The band announced Arnold's death in a social media post, saying he had “helped redefine mainstream rock music, combining post-grunge accessibility with emotionally direct songwriting.”
In May 2025, Arnold announced that the band would cancel their summer tour because he had late-stage kidney cancer that had spread to his lungs.
“That's not really good,” he said of his diagnosis. “But you know what? We serve a powerful God, and He can overcome anything. So I'm not afraid. I really, honestly, I'm not afraid of Him at all.” And he added: “I would love for you to encourage me in prayer whenever you can.”

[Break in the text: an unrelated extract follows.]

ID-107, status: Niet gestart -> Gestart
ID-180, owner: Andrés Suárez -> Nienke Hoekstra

He made public his battle against alcoholism. He said he started drinking in his teens, an addiction fueled by the pressure of getting on a tour bus in his 20s.
“It's a lot for a 20-year-old,” he told a Christian podcaster. He thanked religion for his sobriety and dedicated himself to proclaiming his faith on stage.

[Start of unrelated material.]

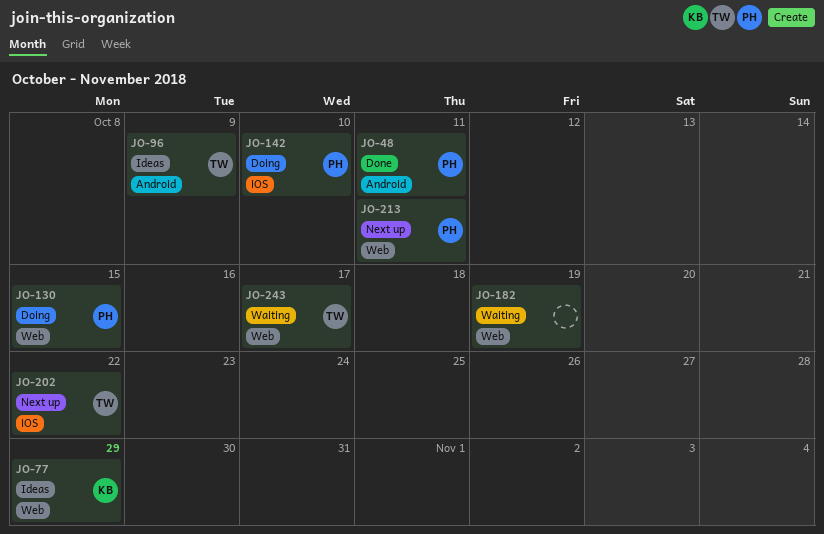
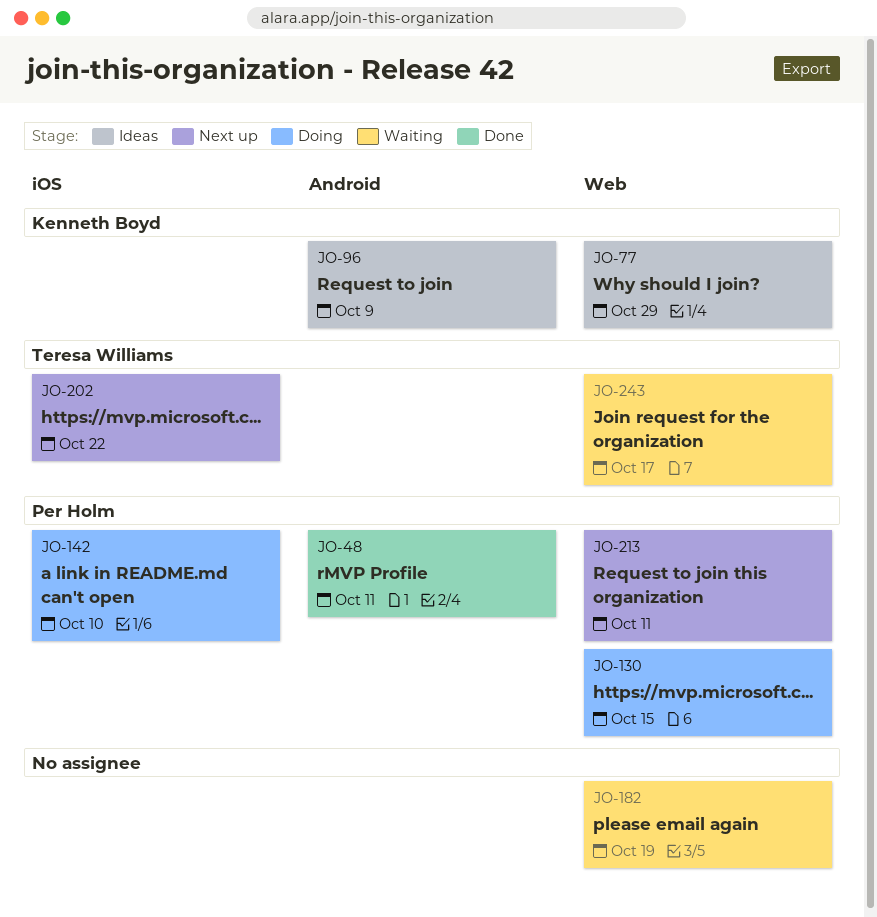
JO-96, owner: Teresa Williams -> Kenneth Boyd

Born in Escatawpa, Mississippi, in September 1978, Arnold formed the band with his friends Todd Harrell and Matt Roberts in the mid-1990s.
When he was 15, in an algebra class, he wrote the song “Kryptonite,” tapping out the rhythm on his desk.
“I used to be our drummer,” he told the band Candlebox's lead vocalist in an interview. “I only became a singer because we didn't have a singer. That beat came from just sitting at a desk. I probably wrote that song in the time it took me to write it. It really was one of those songs that fell from the sky.”
It became the band's breakout hit in 2000 and earned a Grammy nomination.
“The Better Life,” the first of the band's six albums, sold more than six million copies, and the 2005 album “Seventeen Days” entered the national charts at No. 1. That year, reviewing a performance in Los Angeles, one critic noted Arnold's “drawn accent” and his sleeveless denim shirt, calling him “less punk than Springsteen.”
The band released its latest album, “Us and the Night,” in 2016. The following year, the band played at President Trump's inauguration. Arnold is survived by his wife, Jennifer.